*Task to complete*.
Reproduce word for word the lines of the listing below from the line containing "Gazimağusa Canbulat Özgürlük" through the line containing "Son 4 yılda", including both of those lines.

*The data*.
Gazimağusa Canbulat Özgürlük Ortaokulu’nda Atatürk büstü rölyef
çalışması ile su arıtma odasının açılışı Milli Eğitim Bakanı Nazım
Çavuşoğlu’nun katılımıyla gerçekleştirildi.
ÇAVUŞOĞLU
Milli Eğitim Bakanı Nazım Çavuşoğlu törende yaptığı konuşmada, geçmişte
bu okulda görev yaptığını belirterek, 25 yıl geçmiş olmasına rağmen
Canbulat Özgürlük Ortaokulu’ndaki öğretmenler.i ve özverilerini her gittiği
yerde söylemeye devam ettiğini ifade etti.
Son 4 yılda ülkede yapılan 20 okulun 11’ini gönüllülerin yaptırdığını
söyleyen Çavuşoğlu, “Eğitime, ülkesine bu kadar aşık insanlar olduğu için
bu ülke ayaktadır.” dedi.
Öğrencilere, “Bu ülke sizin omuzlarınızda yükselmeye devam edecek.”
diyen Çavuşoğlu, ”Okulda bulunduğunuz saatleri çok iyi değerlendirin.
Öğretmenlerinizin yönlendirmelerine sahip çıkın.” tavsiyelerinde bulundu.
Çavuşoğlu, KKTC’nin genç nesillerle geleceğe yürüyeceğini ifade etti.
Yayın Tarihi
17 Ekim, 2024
...
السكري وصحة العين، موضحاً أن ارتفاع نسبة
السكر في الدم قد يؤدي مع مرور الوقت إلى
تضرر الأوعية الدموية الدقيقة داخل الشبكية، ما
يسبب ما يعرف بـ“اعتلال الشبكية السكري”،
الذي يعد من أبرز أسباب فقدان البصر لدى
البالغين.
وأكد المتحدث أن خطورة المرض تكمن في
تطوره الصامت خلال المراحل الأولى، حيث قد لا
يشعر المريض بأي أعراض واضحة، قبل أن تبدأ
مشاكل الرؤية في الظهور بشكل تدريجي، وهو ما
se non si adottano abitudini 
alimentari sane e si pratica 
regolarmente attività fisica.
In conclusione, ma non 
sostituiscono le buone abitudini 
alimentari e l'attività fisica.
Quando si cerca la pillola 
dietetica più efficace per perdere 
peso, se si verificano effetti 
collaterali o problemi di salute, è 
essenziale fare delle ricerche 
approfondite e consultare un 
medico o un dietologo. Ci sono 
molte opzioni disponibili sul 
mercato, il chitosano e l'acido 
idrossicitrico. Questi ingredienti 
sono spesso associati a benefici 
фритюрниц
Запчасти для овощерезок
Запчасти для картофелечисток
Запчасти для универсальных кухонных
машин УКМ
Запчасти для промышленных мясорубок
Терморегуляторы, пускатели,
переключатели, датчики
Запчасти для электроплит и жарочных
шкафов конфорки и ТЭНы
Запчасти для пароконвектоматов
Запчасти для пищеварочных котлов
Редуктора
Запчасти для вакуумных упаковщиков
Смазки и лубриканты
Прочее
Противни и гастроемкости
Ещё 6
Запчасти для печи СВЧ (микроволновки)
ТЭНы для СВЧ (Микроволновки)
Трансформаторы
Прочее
--
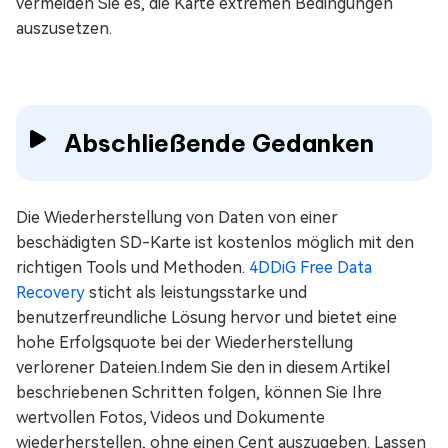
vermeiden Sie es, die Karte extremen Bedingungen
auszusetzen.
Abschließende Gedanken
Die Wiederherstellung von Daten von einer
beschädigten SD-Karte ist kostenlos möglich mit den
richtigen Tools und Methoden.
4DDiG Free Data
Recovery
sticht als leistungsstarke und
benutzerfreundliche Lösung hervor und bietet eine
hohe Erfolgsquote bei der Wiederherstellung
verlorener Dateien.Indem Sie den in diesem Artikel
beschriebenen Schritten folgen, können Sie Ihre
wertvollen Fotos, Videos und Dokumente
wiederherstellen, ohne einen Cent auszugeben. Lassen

*Response for this exercise*.
Gazimağusa Canbulat Özgürlük Ortaokulu’nda Atatürk büstü rölyef
çalışması ile su arıtma odasının açılışı Milli Eğitim Bakanı Nazım
Çavuşoğlu’nun katılımıyla gerçekleştirildi.
ÇAVUŞOĞLU
Milli Eğitim Bakanı Nazım Çavuşoğlu törende yaptığı konuşmada, geçmişte
bu okulda görev yaptığını belirterek, 25 yıl geçmiş olmasına rağmen
Canbulat Özgürlük Ortaokulu’ndaki öğretmenler.i ve özverilerini her gittiği
yerde söylemeye devam ettiğini ifade etti.
Son 4 yılda ülkede yapılan 20 okulun 11’ini gönüllülerin yaptırdığını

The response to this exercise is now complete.